University of Virginia Medical Center

Employees screen visitors at the University of Virginia Medical Center on Sunday. A $1 million grant from the Charlottesville-based Quantitative Foundation will allow UVa Health to expand production and use of its COVID-19 test.

As the Charlottesville area saw another case of coronavirus, the University of Virginia Medical Center prohibited visitors to inpatient units starting at 10 p.m. Sunday and increased its restrictions on visitors to outpatient facilities.

The Charlottesville area had 10 confirmed cases of COVID-19, which is caused by the coronavirus, as of Sunday evening, according to the Thomas Jefferson Health District.

The UVa Health System said that unit managers are allowed to make exceptions on the new restrictions for specific patients if the visitor has no symptoms. Exceptions include patients at the end of life, mothers in labor and pediatric patients.

The new restrictions on outpatient areas allow only one designated visitor for the duration of a patient’s stay.

The increased restrictions come on the heels of regulations announced on Saturday that require screenings for all who enter facilities and for clinic visits through April 6 to be rescheduled.

Local medical professionals have collaborated with SupportCville to coordinate donations of critical supplies amid the pandemic.

Equip Cville was launched Sunday to get residents in touch with professionals to donate supplies, particularly protective equipment, such as face masks and hand sanitizer.

On Saturday, hundreds of medical professionals signed on to a petition started by Charlottesville pediatrician Dr. Paige Perriello urging Gov.

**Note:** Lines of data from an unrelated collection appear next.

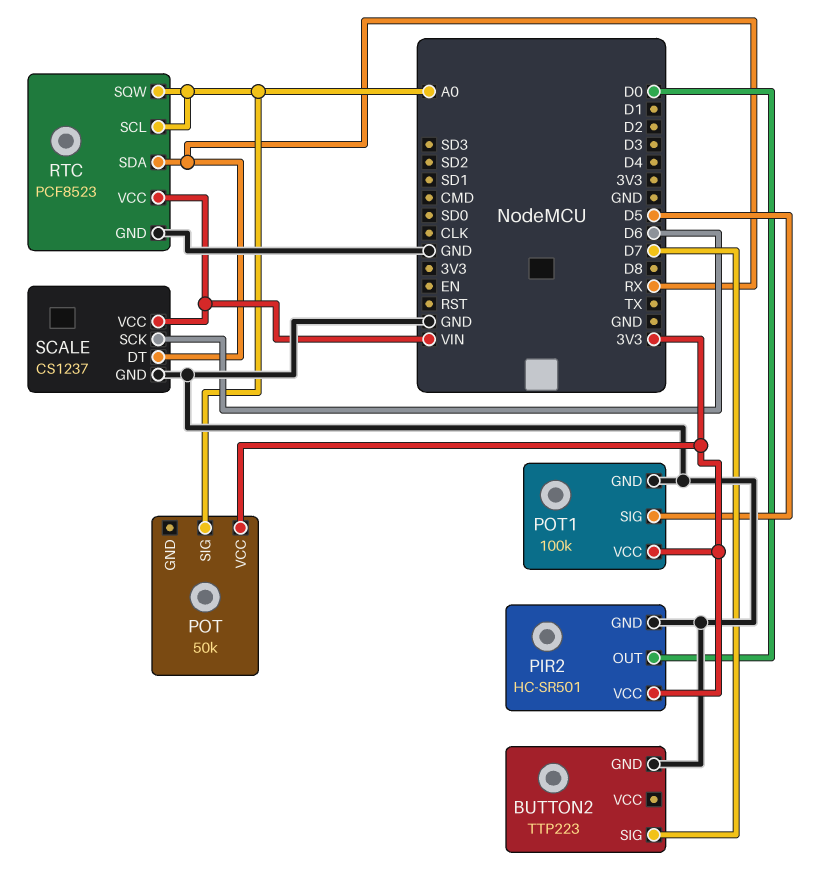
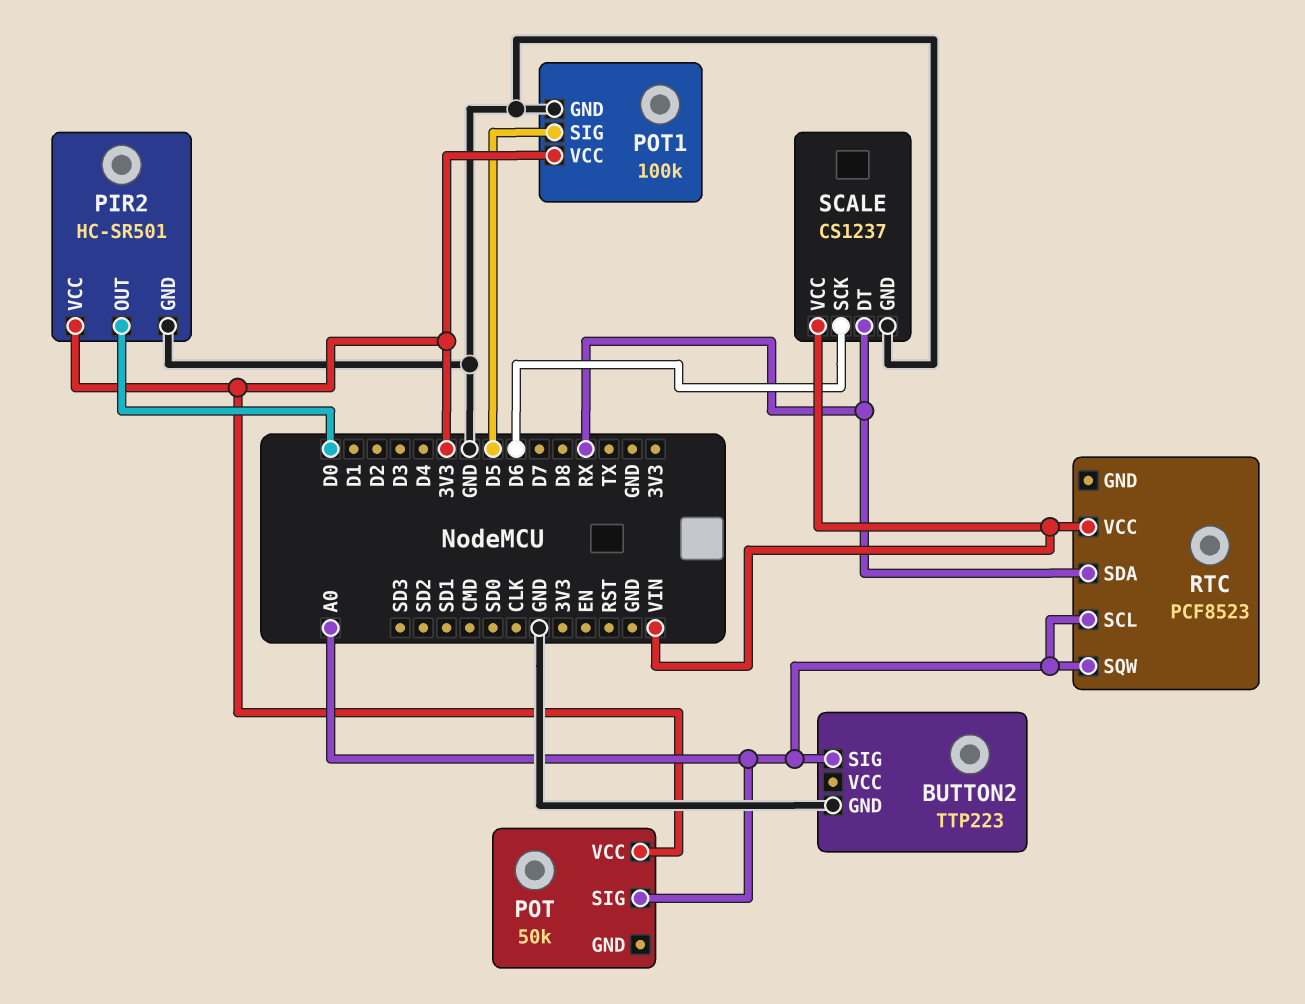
BUTTON2 pin SIG: D7 -> A0
RTC pin GND: GND -> none

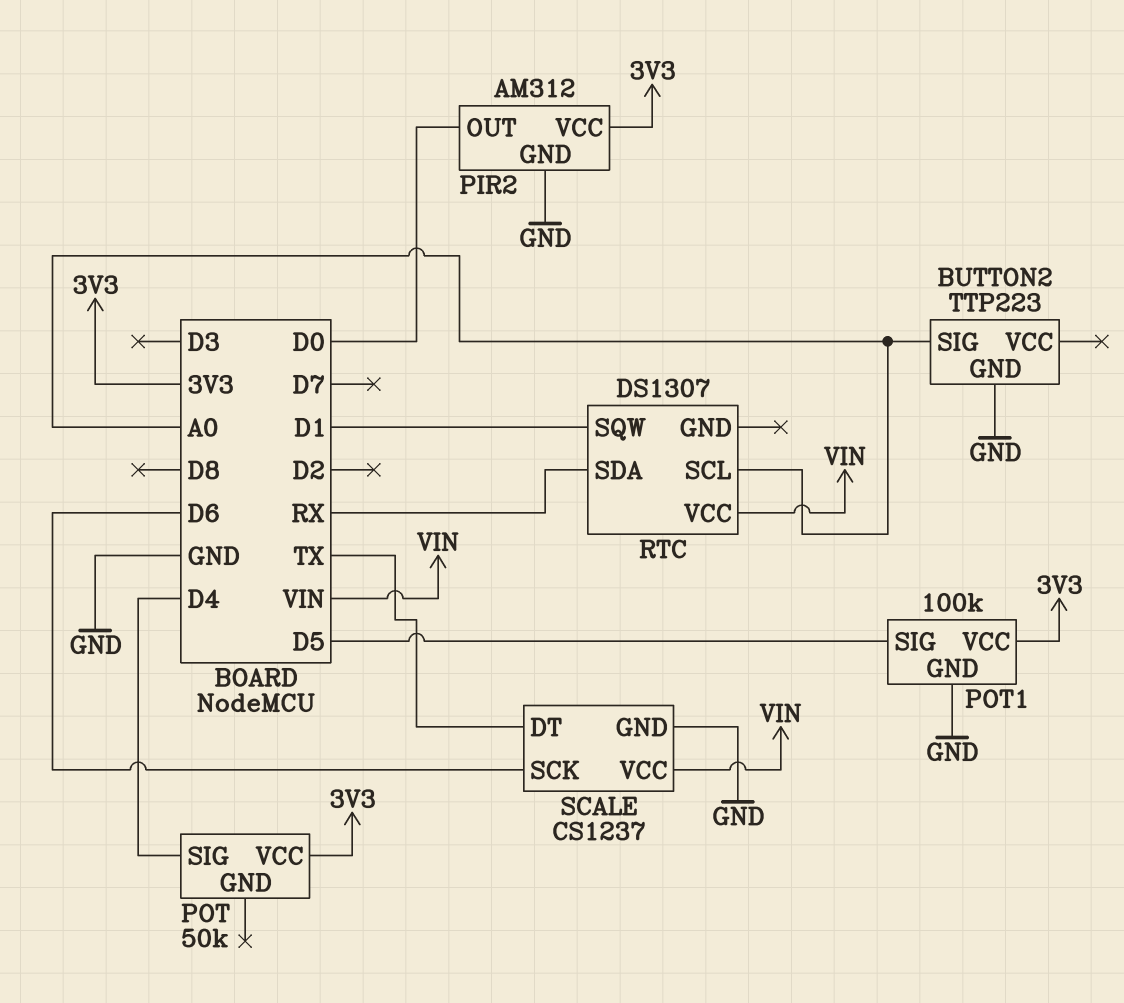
PIR2: HC-SR501 -> AM312
POT pin SIG: A0 -> D4
RTC: PCF8523 -> DS1307
RTC pin SQW: A0 -> D1
SCALE pin DT: RX -> TX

Ralph Northam to address the supply crisis.

SupportCville is a collaboration between WillowTree, a Charlotesville app developer, and local activists to create a centralized site that coordinates efforts to help the community during the pandemic.

To contact the health professionals, visit tinyurl.com/equipcville.

The petition asks the governor to funnel supplies currently sitting unused in closed schools, labs and businesses to hospitals; incentivize solutions; and establish clear communication lines between medical professionals and the Virginia Department of Health.

On Sunday, Northam said the Virginia Department of Emergency Management has shipped a major supply to emergency medical services, health districts and hospitals across the state. He also called on private companies to do more to help with supplies of gloves, gowns, masks and respirators, according to the Richmond Times-Dispatch.

Survey in the works

The University of Virginia’s Center for Survey Research is recruiting residents in Central Virginia to join its standing survey pool ahead of a planned survey on the virus.

BeHeardCVA is drafting a survey that will focus on how information has been shared and how the virus has affected everyday life.

Jane Foy, community ambassador for BeHeardCVA, said the survey should be available by the end of next week.

“This might be one of the most important surveys that we do,” she said.

BeHeardCVA participants are part of a standing pool of residents of Charlottesville and the counties of Albemarle, Fluvanna, Louisa, Nelson and Greene who have agreed to be contacted about surveys. The effort, led by the Weldon Cooper Center for Public Service at UVa, aims to more easily and affordably conduct representative surveys.

Foy said it takes about five minutes to sign up for free on the website. Respondents will not be identified by name in the results.

Those who want to participate can choose how they will be notified that the survey is live. Foy said it will stay public for a few weeks. The survey also will be available over the phone in Spanish.

To participate, visit beheardcva.org.

Local cases

The Charlottesville area had at least one new case of the virus reported on Sunday, with a second reported in Louisa County.

The case brings the local number of cases to 10, according to the Thomas Jefferson Health District.

The Virginia Department of Health reported 219 cases in the state on Sunday, with the 67 new confirmed cases marking the biggest day-to-day increase since the first case was reported earlier this month.

The state numbers have been lagging behind local health districts in reporting, but now are showing inconsistencies. VDH reported two cases in Albemarle County, although four were reported locally Sunday. The state also reported four in Charlottesville when local officials reported three.